:: INFORMATION ::

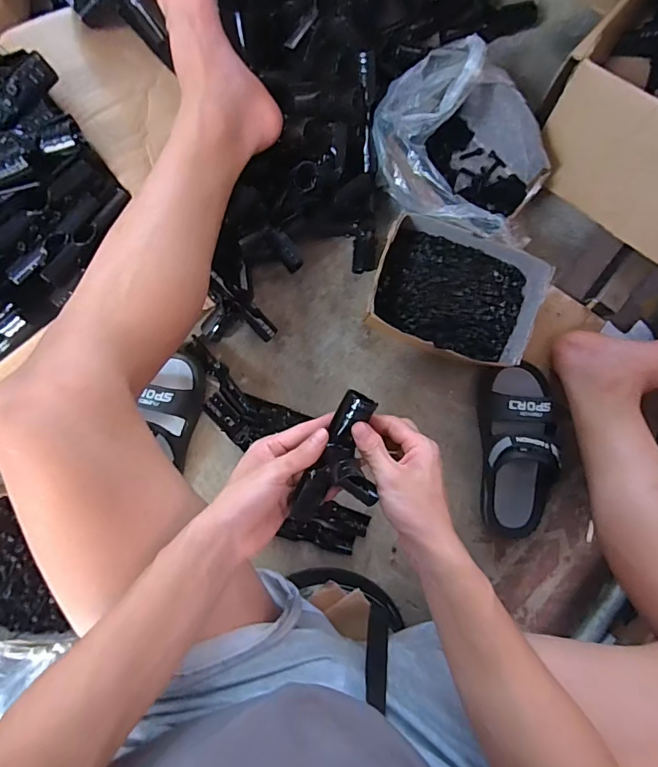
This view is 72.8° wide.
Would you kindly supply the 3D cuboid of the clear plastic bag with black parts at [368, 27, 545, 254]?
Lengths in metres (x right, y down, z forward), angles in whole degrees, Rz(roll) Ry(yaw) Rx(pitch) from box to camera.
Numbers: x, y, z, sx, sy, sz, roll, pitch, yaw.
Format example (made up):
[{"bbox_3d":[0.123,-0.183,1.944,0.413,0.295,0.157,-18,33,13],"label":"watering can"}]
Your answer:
[{"bbox_3d":[0.177,-0.289,0.585,0.191,0.133,0.229,-41,92,0],"label":"clear plastic bag with black parts"}]

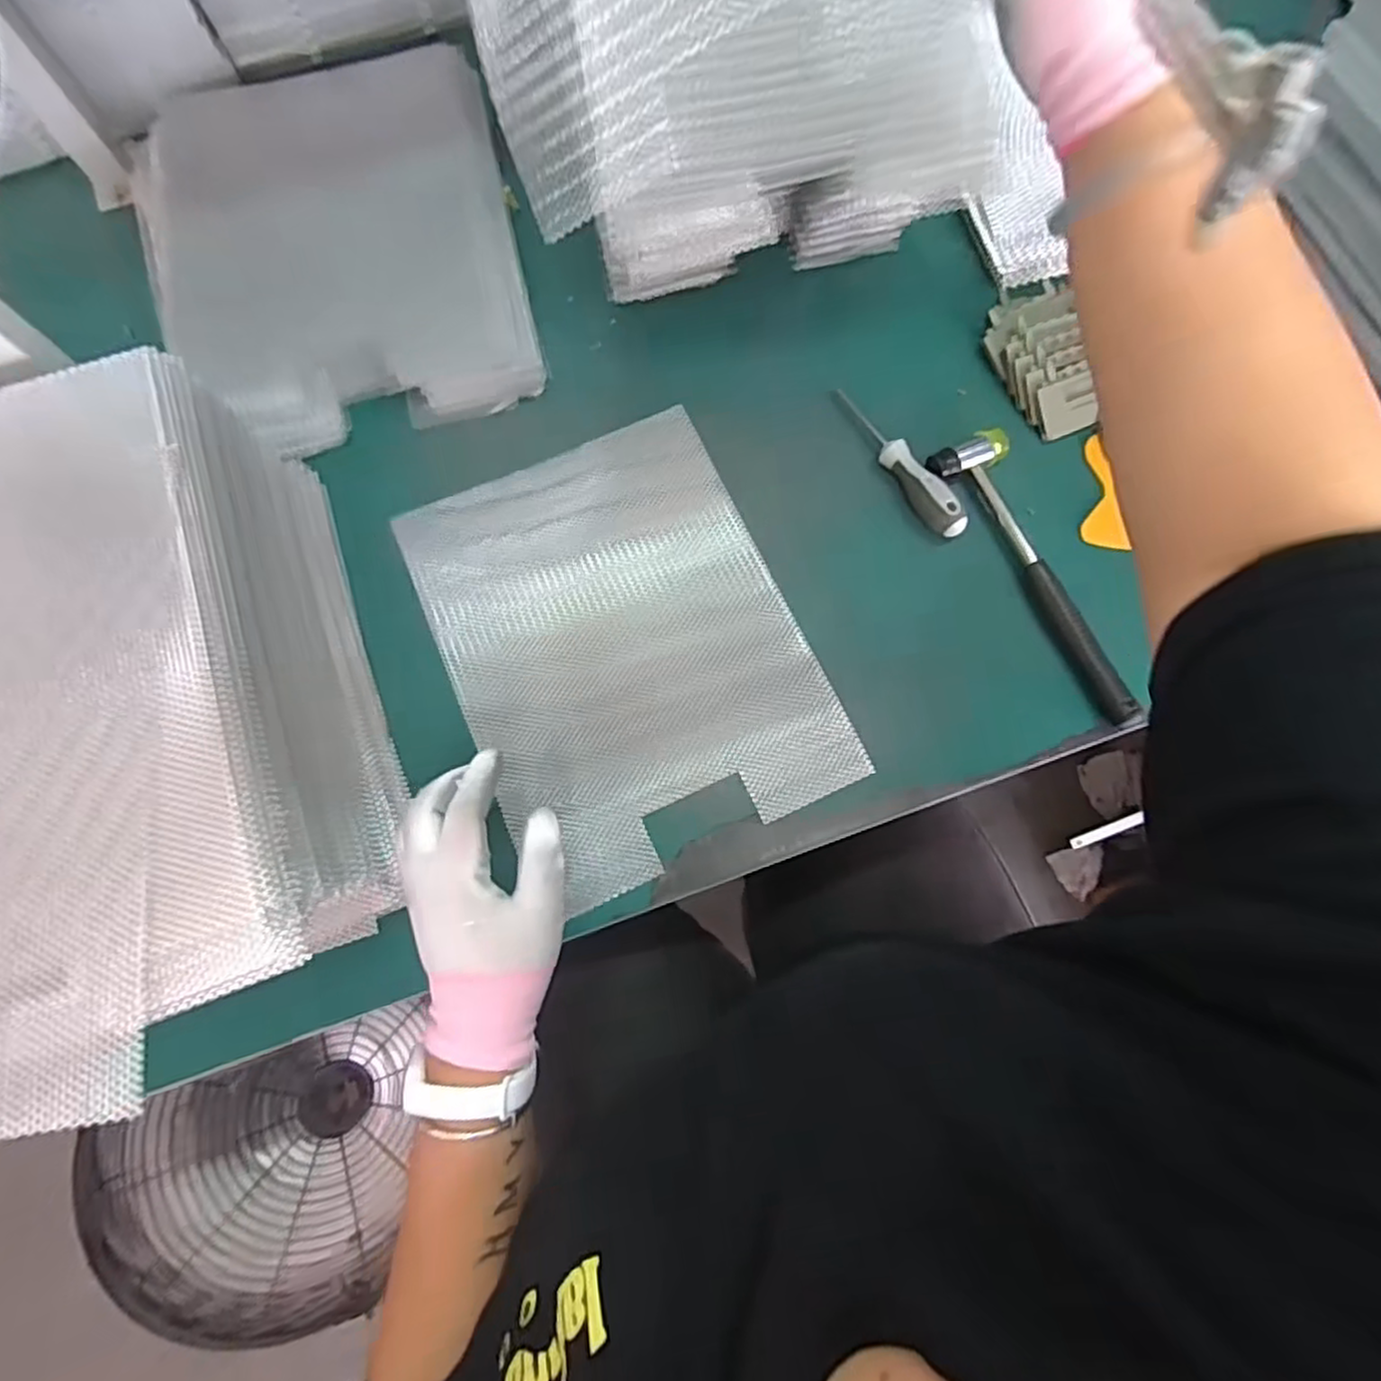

:::

● **INSTRUCTIONS FOR THE TASK**
Print all records verbatim, excluding pictures.

● **TASK OUTPUT**
This view is 72.8° wide.
Would you kindly supply the 3D cuboid of the clear plastic bag with black parts at [368, 27, 545, 254]?
Lengths in metres (x right, y down, z forward), angles in whole degrees, Rz(roll) Ry(yaw) Rx(pitch) from box to camera.
Numbers: x, y, z, sx, sy, sz, roll, pitch, yaw.
Format example (made up):
[{"bbox_3d":[0.123,-0.183,1.944,0.413,0.295,0.157,-18,33,13],"label":"watering can"}]
Your answer:
[{"bbox_3d":[0.177,-0.289,0.585,0.191,0.133,0.229,-41,92,0],"label":"clear plastic bag with black parts"}]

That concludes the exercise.